### ЗАДАНИЕ 1
Выпишите дословно из фрагмента о повествовательных позициях всё, начиная со слов «Сложность построения Булгакова» и до слов «выполнить свой долг.» включительно.

### ВЫБРАННЫЙ ТЕКСТ
'''

Сложность построения Булгакова вынуждена: она обусловлена введенным им фантастическим допущением о превращении собаки в человека. Но порою авторы иронично обыгрывают этот способ повествования, создавая комический эффект. Так, в «Алмазной колеснице» Акунин сначала описывает первое утро, проведенное Масой в качестве слуги Фандорина, глазами одного из них, потом глазами другого, и выясняется, что они друг друга не понимали категорически: Фандорин знаками показывает, чтобы Маса бил его пяткой в грудь, желая взять урок каратэ, а Маса думает, что это какой-то особый европейский способ любви. Но оба остаются удовлетворены: Фандорин — уроком, а Маса — тем, что, несмотря ни на что, не растерялся и смог выполнить свой долг.
Всевидящий всезнающий автор
Распределенное третье лицо — очень удобная, универсальная на первый взгляд позиция. Но на примере того же «Кода да Винчи» видны и ее недостатки. Когда повествовательные позиции равномерно чередуются, читатель становится похожим на зрителя теннисного матча, вертящего головой туда-сюда, а «пропуск» смены позиции через какое-то время воспринимается уже как огрех. Это хорошо для остросюжетного триллера, но далеко не всегда подобная механистичность и предсказуемость оказывается уместной. Кроме того, так расфокусируется внимание читателя. Ему сложнее понять, кто протагонист, а кто — просто персонаж. Чтобы избежать этого, автор принимает одну из двух безличных позиций.

'''

### ЗАДАНИЕ 2
Перепишите в виде JSON-списка строк только те строки записей, которые идут от строки со словами «Following the facing» до строки со словами «Answer: approximately 225°», включая обе эти строки. Каждой строке должна соответствовать одна строка списка, а пустые строки пропустите.

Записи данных
'''

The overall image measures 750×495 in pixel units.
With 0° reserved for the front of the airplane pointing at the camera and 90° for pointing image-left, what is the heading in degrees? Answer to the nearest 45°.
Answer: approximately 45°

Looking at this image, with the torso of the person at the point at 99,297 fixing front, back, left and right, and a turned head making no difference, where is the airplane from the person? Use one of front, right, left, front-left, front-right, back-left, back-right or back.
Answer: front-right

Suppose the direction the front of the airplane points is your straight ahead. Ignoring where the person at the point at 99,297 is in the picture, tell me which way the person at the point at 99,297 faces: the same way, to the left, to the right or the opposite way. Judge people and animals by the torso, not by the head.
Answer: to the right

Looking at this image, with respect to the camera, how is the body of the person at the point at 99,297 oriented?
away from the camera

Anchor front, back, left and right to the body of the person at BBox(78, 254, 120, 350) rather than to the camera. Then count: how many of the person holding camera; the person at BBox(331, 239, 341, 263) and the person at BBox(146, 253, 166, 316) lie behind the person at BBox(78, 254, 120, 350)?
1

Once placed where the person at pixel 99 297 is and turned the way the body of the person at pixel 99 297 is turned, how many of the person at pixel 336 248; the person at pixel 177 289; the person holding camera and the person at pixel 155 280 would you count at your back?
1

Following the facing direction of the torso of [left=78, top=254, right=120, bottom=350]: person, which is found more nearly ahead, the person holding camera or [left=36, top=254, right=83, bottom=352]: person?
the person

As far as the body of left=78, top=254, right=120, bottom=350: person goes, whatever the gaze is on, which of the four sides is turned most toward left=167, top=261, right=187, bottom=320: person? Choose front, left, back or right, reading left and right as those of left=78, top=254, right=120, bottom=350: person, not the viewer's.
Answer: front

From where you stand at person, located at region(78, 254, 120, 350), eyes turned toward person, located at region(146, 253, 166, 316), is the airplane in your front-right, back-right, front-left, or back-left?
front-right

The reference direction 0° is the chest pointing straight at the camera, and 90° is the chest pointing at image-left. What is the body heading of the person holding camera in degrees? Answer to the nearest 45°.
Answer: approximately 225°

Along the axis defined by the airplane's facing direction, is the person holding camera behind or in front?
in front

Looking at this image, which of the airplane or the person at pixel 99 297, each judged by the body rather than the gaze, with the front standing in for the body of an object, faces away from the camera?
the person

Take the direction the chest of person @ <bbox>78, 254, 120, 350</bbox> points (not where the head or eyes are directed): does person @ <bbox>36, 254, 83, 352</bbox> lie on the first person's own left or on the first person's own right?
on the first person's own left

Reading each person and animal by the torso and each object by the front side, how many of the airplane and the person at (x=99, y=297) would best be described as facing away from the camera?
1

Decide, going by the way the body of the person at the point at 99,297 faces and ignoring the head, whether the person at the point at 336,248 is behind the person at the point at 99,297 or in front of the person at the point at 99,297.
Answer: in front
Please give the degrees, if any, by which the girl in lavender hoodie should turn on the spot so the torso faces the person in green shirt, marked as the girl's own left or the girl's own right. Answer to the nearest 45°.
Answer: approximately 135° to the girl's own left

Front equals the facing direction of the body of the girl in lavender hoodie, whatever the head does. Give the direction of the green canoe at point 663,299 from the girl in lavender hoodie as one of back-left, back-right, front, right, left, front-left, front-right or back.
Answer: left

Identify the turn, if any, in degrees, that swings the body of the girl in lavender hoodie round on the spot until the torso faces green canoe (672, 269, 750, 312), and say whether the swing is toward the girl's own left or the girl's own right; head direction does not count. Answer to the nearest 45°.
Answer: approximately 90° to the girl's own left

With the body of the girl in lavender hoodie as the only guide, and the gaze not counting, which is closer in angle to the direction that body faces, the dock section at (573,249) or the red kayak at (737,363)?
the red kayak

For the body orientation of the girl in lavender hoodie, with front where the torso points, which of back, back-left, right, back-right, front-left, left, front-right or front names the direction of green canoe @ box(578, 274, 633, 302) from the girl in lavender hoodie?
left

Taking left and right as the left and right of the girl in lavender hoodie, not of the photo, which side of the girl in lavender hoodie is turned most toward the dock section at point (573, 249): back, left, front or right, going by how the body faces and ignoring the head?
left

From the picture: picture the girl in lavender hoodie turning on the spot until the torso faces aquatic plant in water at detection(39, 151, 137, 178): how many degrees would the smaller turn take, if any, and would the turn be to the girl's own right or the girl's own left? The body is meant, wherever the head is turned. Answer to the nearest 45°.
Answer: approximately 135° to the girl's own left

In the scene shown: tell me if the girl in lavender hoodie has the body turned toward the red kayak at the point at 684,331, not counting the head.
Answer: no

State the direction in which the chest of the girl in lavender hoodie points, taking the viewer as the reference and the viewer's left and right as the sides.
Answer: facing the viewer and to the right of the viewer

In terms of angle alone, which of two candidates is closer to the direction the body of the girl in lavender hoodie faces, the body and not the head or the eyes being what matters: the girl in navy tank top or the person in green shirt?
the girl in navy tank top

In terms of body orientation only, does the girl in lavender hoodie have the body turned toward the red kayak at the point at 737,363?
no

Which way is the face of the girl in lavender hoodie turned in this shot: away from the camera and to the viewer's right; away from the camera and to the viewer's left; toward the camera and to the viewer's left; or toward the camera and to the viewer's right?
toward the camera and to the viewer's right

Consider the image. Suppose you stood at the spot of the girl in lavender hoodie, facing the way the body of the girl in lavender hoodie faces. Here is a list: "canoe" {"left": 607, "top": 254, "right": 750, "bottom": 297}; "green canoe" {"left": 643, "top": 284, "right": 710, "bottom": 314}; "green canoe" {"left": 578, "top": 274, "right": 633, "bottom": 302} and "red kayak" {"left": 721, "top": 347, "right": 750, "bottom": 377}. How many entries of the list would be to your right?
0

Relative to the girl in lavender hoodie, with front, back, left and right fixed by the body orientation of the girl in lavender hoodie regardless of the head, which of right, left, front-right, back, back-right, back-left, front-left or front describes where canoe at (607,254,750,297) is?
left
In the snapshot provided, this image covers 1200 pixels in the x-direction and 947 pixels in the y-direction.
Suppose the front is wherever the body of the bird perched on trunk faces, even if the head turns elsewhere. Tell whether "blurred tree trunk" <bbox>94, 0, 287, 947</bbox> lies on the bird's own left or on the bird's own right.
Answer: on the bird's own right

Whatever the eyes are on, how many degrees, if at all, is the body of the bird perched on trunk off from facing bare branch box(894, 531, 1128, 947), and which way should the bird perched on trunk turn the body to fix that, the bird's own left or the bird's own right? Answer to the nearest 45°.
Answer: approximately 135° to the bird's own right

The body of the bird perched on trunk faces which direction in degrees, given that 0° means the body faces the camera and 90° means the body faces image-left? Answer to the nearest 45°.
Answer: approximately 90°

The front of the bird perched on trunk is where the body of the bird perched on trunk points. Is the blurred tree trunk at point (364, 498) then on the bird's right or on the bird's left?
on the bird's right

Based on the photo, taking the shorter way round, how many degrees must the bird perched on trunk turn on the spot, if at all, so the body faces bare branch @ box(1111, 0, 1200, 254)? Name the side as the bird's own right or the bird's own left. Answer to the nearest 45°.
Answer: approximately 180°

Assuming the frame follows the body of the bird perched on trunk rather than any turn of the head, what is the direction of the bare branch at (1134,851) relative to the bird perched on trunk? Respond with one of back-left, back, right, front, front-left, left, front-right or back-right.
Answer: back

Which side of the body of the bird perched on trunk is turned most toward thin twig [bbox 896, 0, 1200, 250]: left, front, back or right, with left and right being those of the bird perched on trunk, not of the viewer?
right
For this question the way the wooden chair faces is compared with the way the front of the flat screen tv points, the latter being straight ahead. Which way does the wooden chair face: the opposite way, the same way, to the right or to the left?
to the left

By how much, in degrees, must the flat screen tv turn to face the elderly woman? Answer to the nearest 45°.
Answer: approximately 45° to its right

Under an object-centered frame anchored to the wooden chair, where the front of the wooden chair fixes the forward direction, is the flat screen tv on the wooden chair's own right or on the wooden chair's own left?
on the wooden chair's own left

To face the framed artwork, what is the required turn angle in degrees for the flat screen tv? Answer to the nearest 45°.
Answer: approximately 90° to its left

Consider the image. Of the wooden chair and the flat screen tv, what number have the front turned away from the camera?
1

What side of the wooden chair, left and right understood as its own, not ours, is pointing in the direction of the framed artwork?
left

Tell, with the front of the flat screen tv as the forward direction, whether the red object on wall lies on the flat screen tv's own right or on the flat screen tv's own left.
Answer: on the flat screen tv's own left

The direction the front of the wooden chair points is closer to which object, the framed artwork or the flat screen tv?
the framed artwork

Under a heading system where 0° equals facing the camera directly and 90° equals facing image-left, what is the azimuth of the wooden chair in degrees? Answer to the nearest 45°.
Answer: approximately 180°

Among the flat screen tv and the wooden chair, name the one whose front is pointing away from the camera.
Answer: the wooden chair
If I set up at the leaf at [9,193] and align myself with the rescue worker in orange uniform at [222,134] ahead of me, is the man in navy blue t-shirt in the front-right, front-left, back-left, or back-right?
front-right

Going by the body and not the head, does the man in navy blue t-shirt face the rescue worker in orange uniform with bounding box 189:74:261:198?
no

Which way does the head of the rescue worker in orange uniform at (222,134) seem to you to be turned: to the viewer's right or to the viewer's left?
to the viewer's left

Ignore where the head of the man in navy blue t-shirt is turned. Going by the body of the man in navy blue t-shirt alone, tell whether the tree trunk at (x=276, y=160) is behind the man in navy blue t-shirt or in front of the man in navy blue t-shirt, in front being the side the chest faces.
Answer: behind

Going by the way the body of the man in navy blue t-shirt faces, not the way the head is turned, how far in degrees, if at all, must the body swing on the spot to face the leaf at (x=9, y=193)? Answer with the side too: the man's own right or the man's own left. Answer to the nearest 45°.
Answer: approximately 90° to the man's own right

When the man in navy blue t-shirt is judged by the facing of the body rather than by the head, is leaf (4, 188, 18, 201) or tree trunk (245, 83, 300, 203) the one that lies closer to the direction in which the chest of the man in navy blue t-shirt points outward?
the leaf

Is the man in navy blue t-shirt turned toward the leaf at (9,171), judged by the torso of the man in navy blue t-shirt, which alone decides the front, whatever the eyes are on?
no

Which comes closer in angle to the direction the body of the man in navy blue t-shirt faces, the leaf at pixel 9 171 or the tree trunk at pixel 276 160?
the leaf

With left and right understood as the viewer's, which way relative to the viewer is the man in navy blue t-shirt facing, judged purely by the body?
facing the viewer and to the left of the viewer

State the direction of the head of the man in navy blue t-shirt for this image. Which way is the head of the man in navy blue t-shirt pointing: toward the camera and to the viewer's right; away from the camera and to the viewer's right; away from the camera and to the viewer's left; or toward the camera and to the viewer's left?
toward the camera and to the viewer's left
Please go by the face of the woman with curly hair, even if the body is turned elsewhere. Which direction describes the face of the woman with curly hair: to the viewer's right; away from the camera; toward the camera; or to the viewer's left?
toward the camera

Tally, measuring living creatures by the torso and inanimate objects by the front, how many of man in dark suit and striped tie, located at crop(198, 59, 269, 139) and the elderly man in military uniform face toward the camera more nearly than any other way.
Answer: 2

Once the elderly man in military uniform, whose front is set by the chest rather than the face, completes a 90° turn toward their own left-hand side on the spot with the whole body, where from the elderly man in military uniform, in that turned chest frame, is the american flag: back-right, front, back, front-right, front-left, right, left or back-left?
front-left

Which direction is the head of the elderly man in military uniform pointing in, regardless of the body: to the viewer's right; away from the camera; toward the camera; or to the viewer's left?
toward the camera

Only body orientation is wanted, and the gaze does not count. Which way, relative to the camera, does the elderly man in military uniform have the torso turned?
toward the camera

'''

### ОТВЕТ 1
Сложность построения Булгакова вынуждена: она обусловлена введенным им фантастическим допущением о превращении собаки в человека. Но порою авторы иронично обыгрывают этот способ повествования, создавая комический эффект. Так, в «Алмазной колеснице» Акунин сначала описывает первое утро, проведенное Масой в качестве слуги Фандорина, глазами одного из них, потом глазами другого, и выясняется, что они друг друга не понимали категорически: Фандорин знаками показывает, чтобы Маса бил его пяткой в грудь, желая взять урок каратэ, а Маса думает, что это какой-то особый европейский способ любви. Но оба остаются удовлетворены: Фандорин — уроком, а Маса — тем, что, несмотря ни на что, не растерялся и смог выполнить свой долг.

### ОТВЕТ 2
[
  "Following the facing direction of the torso of [left=78, top=254, right=120, bottom=350]: person, which is found more nearly ahead, the person holding camera or [left=36, top=254, right=83, bottom=352]: person?",
  "the person",
  "As far as the body of left=78, top=254, right=120, bottom=350: person goes, whatever the gaze is on, which of the four sides is turned most toward left=167, top=261, right=187, bottom=320: person? Choose front, left, back or right, reading left and right as those of left=78, top=254, right=120, bottom=350: person, not the viewer's.",
  "Answer: front",
  "From where you stand at person, located at region(78, 254, 120, 350), eyes turned toward person, located at region(146, 253, 166, 316), is the airplane in your front-right, back-right, front-left, or back-left?",
  "front-right",
  "The reference direction 0° is the chest pointing straight at the camera, and 90° is the chest pointing at image-left. What is the body heading of the person holding camera in degrees? Answer to the nearest 45°.",
  "Answer: approximately 225°"
]